Allegro

802 Movie Review: Standing in the Shadows of Motown

Volume CIII, No. 1January, 2003

Matt Weiers

Matt Weiers is a pianist, visual artist and music teacher in Portland, Or.

Athump, thump, thumping drum; a bouncing, bounding bass; the stinging chord from a bright guitar. A haunting voice floats from your radio and that sound is born all over again: the magic of Motown. My Girl. Heat Wave. Stop, in the Name of Love. For years we’ve heard these songs and they’ve become a part of our lives, evoking our tender emotions and shining into us like sunlight. But who are the musicians backing up the star vocalists on these songs? Very few people know.

Standing in the Shadows of Motown is a film that tells the story of the studio players who created the Motown sound, musicians who helped to create more number-one hits than the Beatles, Rolling Stones, Beach Boys and Elvis combined. This fascinating tale is told through interviews, dramatic reenactments and still photographs interspersed with footage of a reunion concert arranged especially for the film.

The story begins in 1959, when Berry Gordy founded Hitsville, U.S.A. on West Grand Boulevard in Detroit. He had secured a building to record in, and the ink was just dry on exclusive contracts with potential star vocalists, but he needed studio musicians. Gordy culled Detroit’s jazz scene and found players with outstanding ability, many who were born in the South but migrated to Detroit for jobs in automobile factories before settling into their true calling as musicians.
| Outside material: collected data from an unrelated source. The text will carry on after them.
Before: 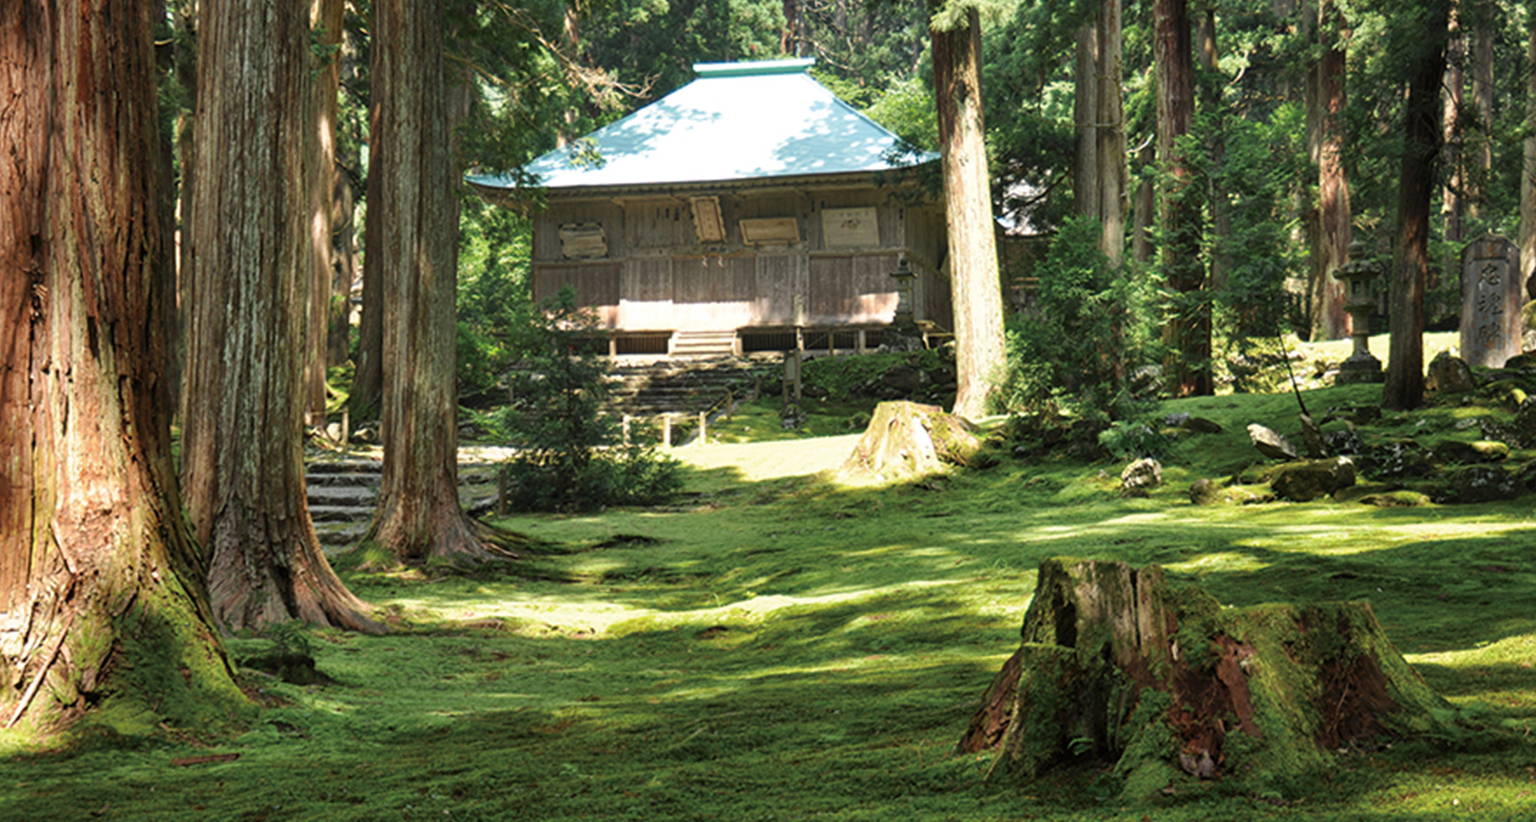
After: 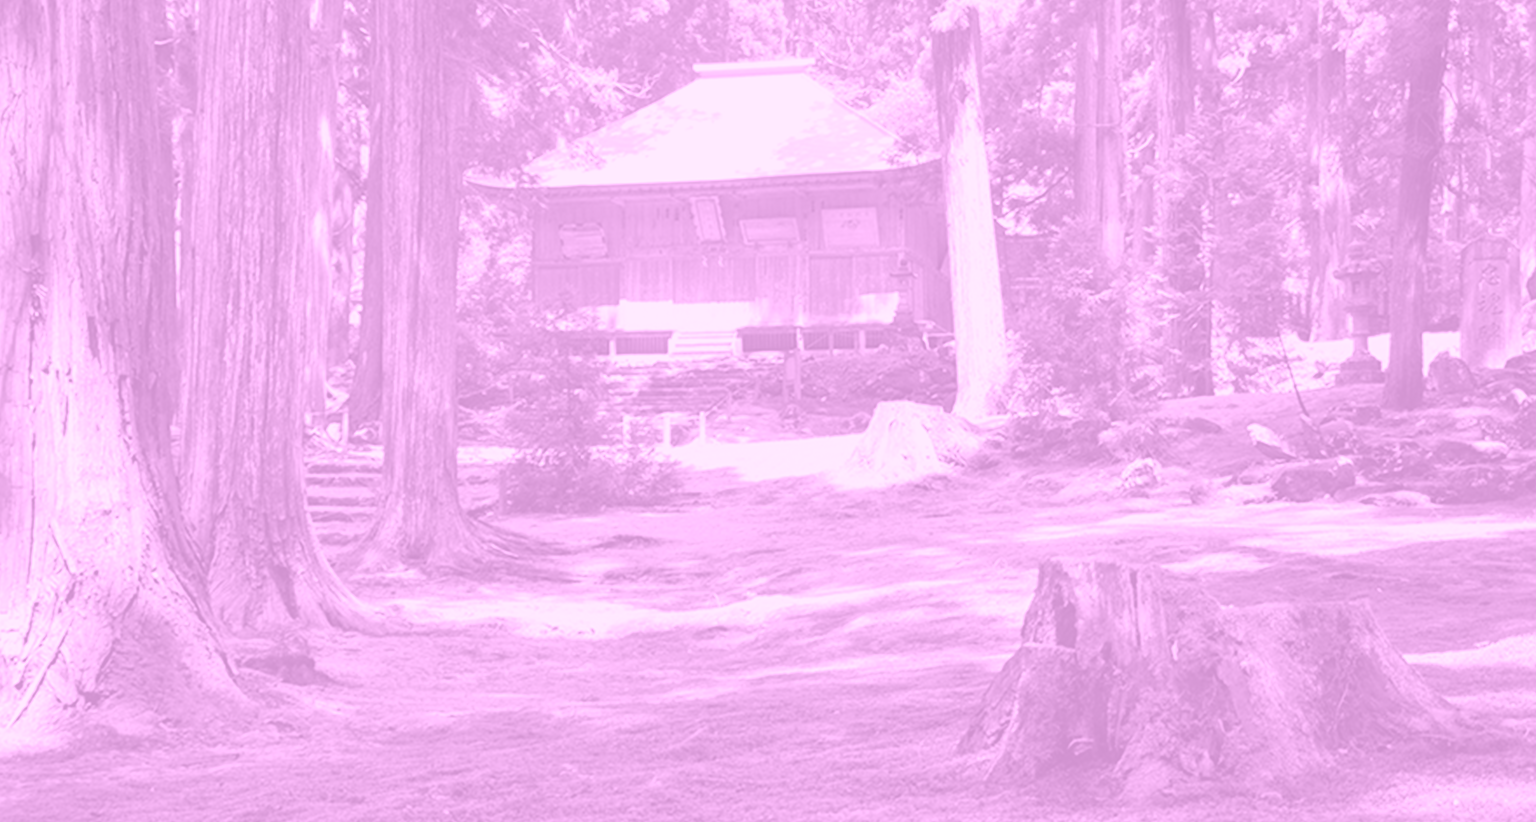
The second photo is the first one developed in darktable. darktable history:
colorize: hue 331.2°, saturation 75%, source mix 30.28%, lightness 70.52%, version 1
exposure: exposure 0.2 EV, compensate highlight preservation false
color correction: highlights a* -6.69, highlights b* 0.49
In amusing and heartwarming anecdotes, the musicians tell of their desire to play music from an early age, like guitarist Eddie “Soupbone” Willis, who said as a boy he strung scrap wire against his house, used a bottle as a bridge, and “made the whole house rock.” Bassist James Jamerson’s son says that, as a toddler, his Dad put a bowed stick with a string on it in an anthill, and plucked it “to make the ants dance.”

This film gives us brief biographies of each of these 13 studio players, collectively dubbed “The Funk Brothers,” and then interviews the ones still living about their days playing for Hitsville. As the old friends revisit their working environment of Studio A, or “the snakepit” as they call it, we experience the nostalgic thrill with them. As percussionist Jack Ashford says, “There was not only music here, but prayers. I can still feel it in this room right now.” It was a magic place where musical ideas were conceived and crafted with brothers of musical spirit. These songs would soon careen off in a million directions, soaking into the hearts and minds of a generation.

This film peels back the labels on Motown records and allows us to peer underneath, revealing that this treasure trove of sound didn’t just appear by itself, but was the effort of countless creative hours spent sweating in the studio. Work that was unrecognized by the public, shamefully undercompensated by the record company, and ignored by the fame machine that lined the pockets of stars and executives.

Standing in the Shadows of Motown is an excellent documentary film that tells us more about the players behind the soulful music that young singer Ben Harper says “gives you hope in the way that you feel, and the way that you want to feel.”